A terceira área é qual modelo de Igreja as pessoas estão usando. O bispo Bonny disse que gosta de ver a Igreja como uma família, vendo o seu papel como pai ou avô. A responsabilidade dele, afirmou, é fazer com que os católicos e católicas LGBT “se sintam parte da família que é a Igreja, não apenas os acolhendo, mas também lhes dando uma responsabilidade”. Ele também recomendou que os bispos reservem um tempo para se encontrar com casais do mesmo sexo em suas casas.

“Convide o seu bispo para um jantar em sua casa e converse com ele. Será uma conversão para ele”, foi o seu conselho aos católicos gays.

“Uma vez, eu fui convidado por duas mulheres casadas no civil com dois filhos. Naquela noite, eu mudei as minhas ideias sobre o que significa viver juntos como um casal homossexual, mesmo tendo filhos. Eu posso ter muitas perguntas, mas isso mudou as minhas ideias.”

Se a Igreja é uma família, então ela não pode adotar as características de uma seita. As seitas tendem a se ver como um clube fechado e estão dispostas a excluir ou a expulsar as pessoas que não se conformam. Se a Igreja é uma família, então sempre será angustiante ouvir falar de pessoas que vão embora.

A Ir. Gemma Simmonds, do Instituto Margaret Beaufort em Cambridge, disse que a Igreja não pode operar um sistema de “você não tem o ingresso, por isso não é bem-vindo”.

“Estamos perdendo pessoas, estamos sangrando pessoas, que descobrem que a realidade em que vivem não encontra mais uma resposta dentro da Igreja em termos de aceitação e bênção”, disse ela. Ela indicou o versículo de 1João 4,16 como um encorajamento para os casais do mesmo sexo: “Deus é amor: quem vive no amor vive em Deus, e Deus vive nele”.

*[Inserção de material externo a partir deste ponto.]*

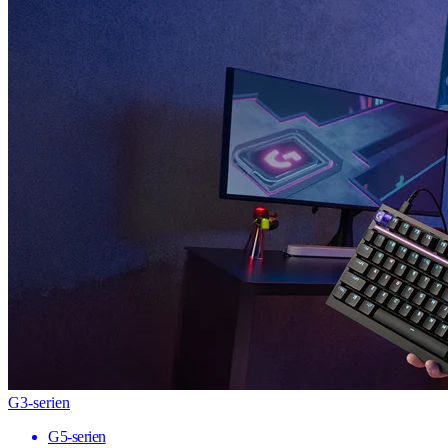
G3-serien
G5-serien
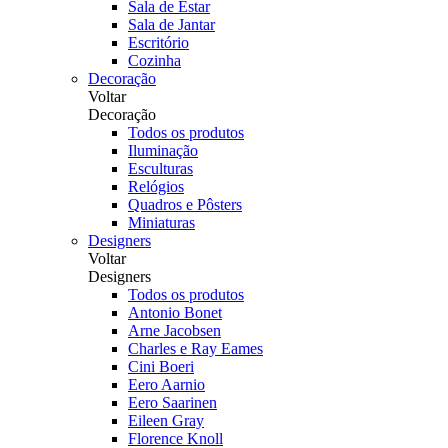
Sala de Estar
Sala de Jantar
Escritório
Cozinha
Decoração
Voltar
Decoração
Todos os produtos
Iluminação
Esculturas
Relógios
Quadros e Pôsters
Miniaturas
Designers
Voltar
Designers
Todos os produtos
Antonio Bonet
Arne Jacobsen
Charles e Ray Eames
Cini Boeri
Eero Aarnio
Eero Saarinen
Eileen Gray
Florence Knoll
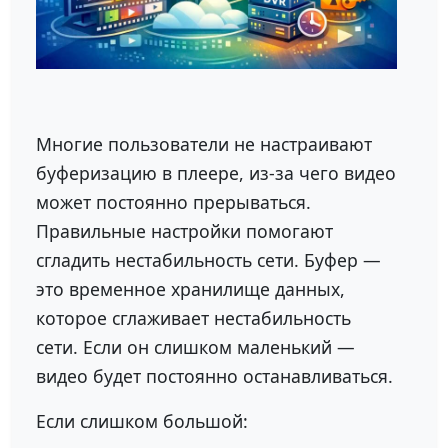
Многие пользователи не настраивают
буферизацию в плеере, из-за чего видео
может постоянно прерываться.
Правильные настройки помогают
сгладить нестабильность сети. Буфер —
это временное хранилище данных,
которое сглаживает нестабильность
сети. Если он слишком маленький —
видео будет постоянно останавливаться.
Если слишком большой:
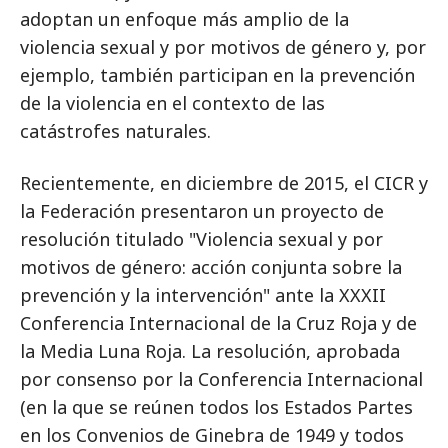
adoptan un enfoque más amplio de la
violencia sexual y por motivos de género y, por
ejemplo, también participan en la prevención
de la violencia en el contexto de las
catástrofes naturales.
Recientemente, en diciembre de 2015, el CICR y
la Federación presentaron un proyecto de
resolución titulado "Violencia sexual y por
motivos de género: acción conjunta sobre la
prevención y la intervención" ante la XXXII
Conferencia Internacional de la Cruz Roja y de
la Media Luna Roja. La resolución, aprobada
por consenso por la Conferencia Internacional
(en la que se reúnen todos los Estados Partes
en los Convenios de Ginebra de 1949 y todos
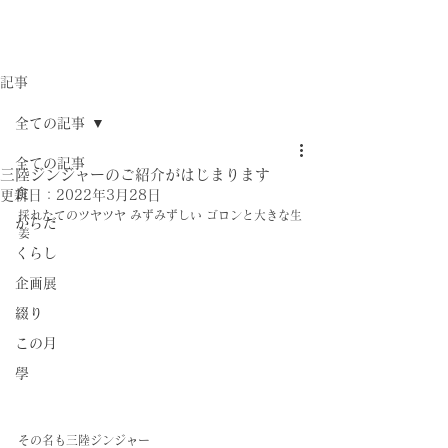
記事
全ての記事
全ての記事
三陸ジンジャーのご紹介がはじまります
食
更新日：
2022年3月28日
採れたてのツヤツヤ みずみずしい ゴロンと大きな生
からだ
姜
くらし
企画展
綴り
この月
學
その名も三陸ジンジャー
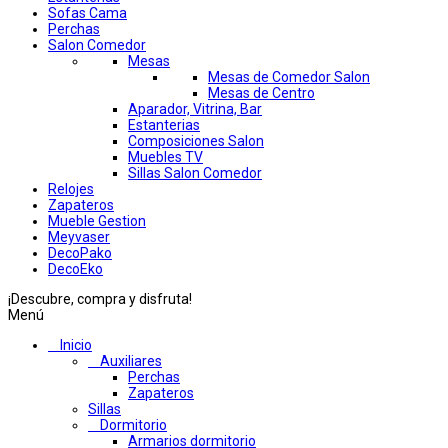
Sofas Cama
Perchas
Salon Comedor
Mesas
Mesas de Comedor Salon
Mesas de Centro
Aparador, Vitrina, Bar
Estanterias
Composiciones Salon
Muebles TV
Sillas Salon Comedor
Relojes
Zapateros
Mueble Gestion
Meyvaser
DecoPako
DecoEko
¡Descubre, compra y disfruta!
Menú
Inicio
Auxiliares
Perchas
Zapateros
Sillas
Dormitorio
Armarios dormitorio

O escritório doutrinal do Vaticano pode ter pensado que emitir uma decisão contra as bênçãos das uniões entre pessoas do mesmo sexo seria o suficiente para encerrar uma discussão mais aprofundada sobre o assunto. Na verdade, isso teve o efeito contrário, gerando ainda mais debates que vão ao cerne do que significa ser Igreja.